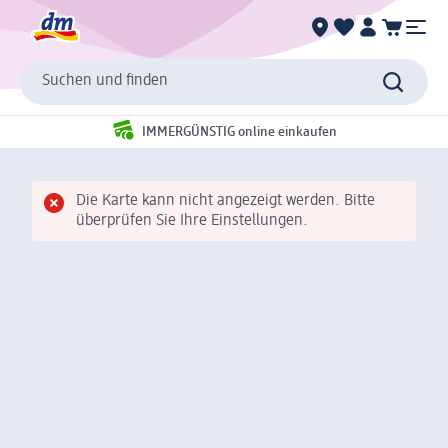
Suchen und finden
IMMERGÜNSTIG online einkaufen
Die Karte kann nicht angezeigt werden. Bitte
überprüfen Sie Ihre Einstellungen.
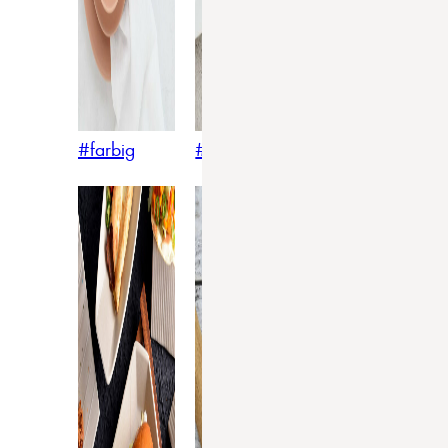
#farbig
#weiss
#nordicstyle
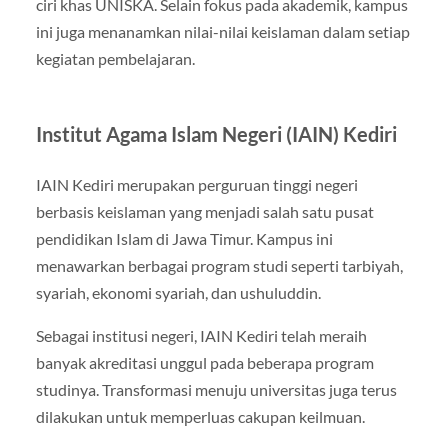
ciri khas UNISKA. Selain fokus pada akademik, kampus
ini juga menanamkan nilai-nilai keislaman dalam setiap
kegiatan pembelajaran.
Institut Agama Islam Negeri (IAIN) Kediri
IAIN Kediri merupakan perguruan tinggi negeri
berbasis keislaman yang menjadi salah satu pusat
pendidikan Islam di Jawa Timur. Kampus ini
menawarkan berbagai program studi seperti tarbiyah,
syariah, ekonomi syariah, dan ushuluddin.
Sebagai institusi negeri, IAIN Kediri telah meraih
banyak akreditasi unggul pada beberapa program
studinya. Transformasi menuju universitas juga terus
dilakukan untuk memperluas cakupan keilmuan.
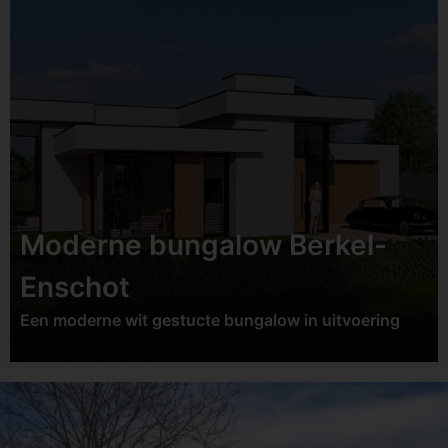
Status:
Opgeleverd
Datum:
Tweede helft
2025
Soort:
Transformatie /
renovatie
Locatie:
Helvoirt
Moderne bungalow Berkel-
Bekijk project
Enschot
Een moderne wit gestucte bungalow in uitvoering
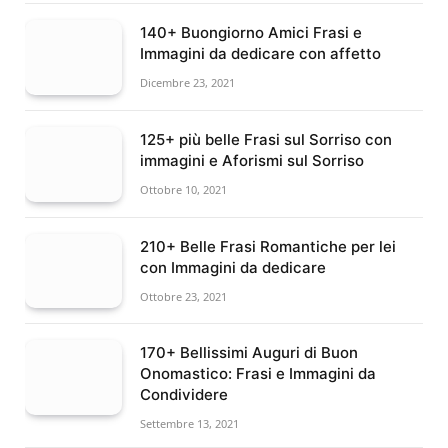
140+ Buongiorno Amici Frasi e
Immagini da dedicare con affetto
Dicembre 23, 2021
125+ più belle Frasi sul Sorriso con
immagini e Aforismi sul Sorriso
Ottobre 10, 2021
210+ Belle Frasi Romantiche per lei
con Immagini da dedicare
Ottobre 23, 2021
170+ Bellissimi Auguri di Buon
Onomastico: Frasi e Immagini da
Condividere
Settembre 13, 2021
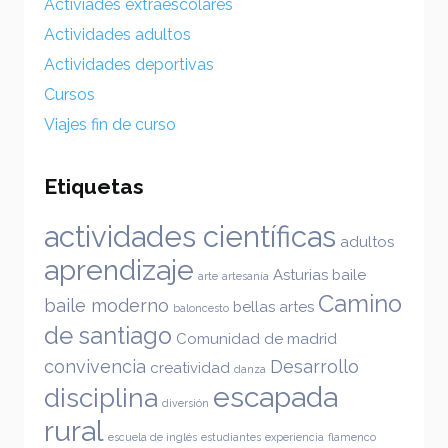
Activiades extraescolares
Actividades adultos
Actividades deportivas
Cursos
Viajes fin de curso
Etiquetas
actividades científicas
adultos
aprendizaje
Asturias
baile
arte
artesanía
Camino
baile moderno
bellas artes
baloncesto
de santiago
Comunidad de madrid
convivencia
Desarrollo
creatividad
danza
escapada
disciplina
diversión
rural
escuela de inglés
estudiantes
experiencia
flamenco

++++++++++

What the task asks → Set down the lines from the one containing "Immagini da dedicare con affetto" through the last line of the records above, both included, exactly as they appear and with no other text. Pictures should not be set down.

Solution to the exercise →
Immagini da dedicare con affetto
Dicembre 23, 2021
125+ più belle Frasi sul Sorriso con
immagini e Aforismi sul Sorriso
Ottobre 10, 2021
210+ Belle Frasi Romantiche per lei
con Immagini da dedicare
Ottobre 23, 2021
170+ Bellissimi Auguri di Buon
Onomastico: Frasi e Immagini da
Condividere
Settembre 13, 2021
Activiades extraescolares
Actividades adultos
Actividades deportivas
Cursos
Viajes fin de curso
Etiquetas
actividades científicas
adultos
aprendizaje
Asturias
baile
arte
artesanía
Camino
baile moderno
bellas artes
baloncesto
de santiago
Comunidad de madrid
convivencia
Desarrollo
creatividad
danza
escapada
disciplina
diversión
rural
escuela de inglés
estudiantes
experiencia
flamenco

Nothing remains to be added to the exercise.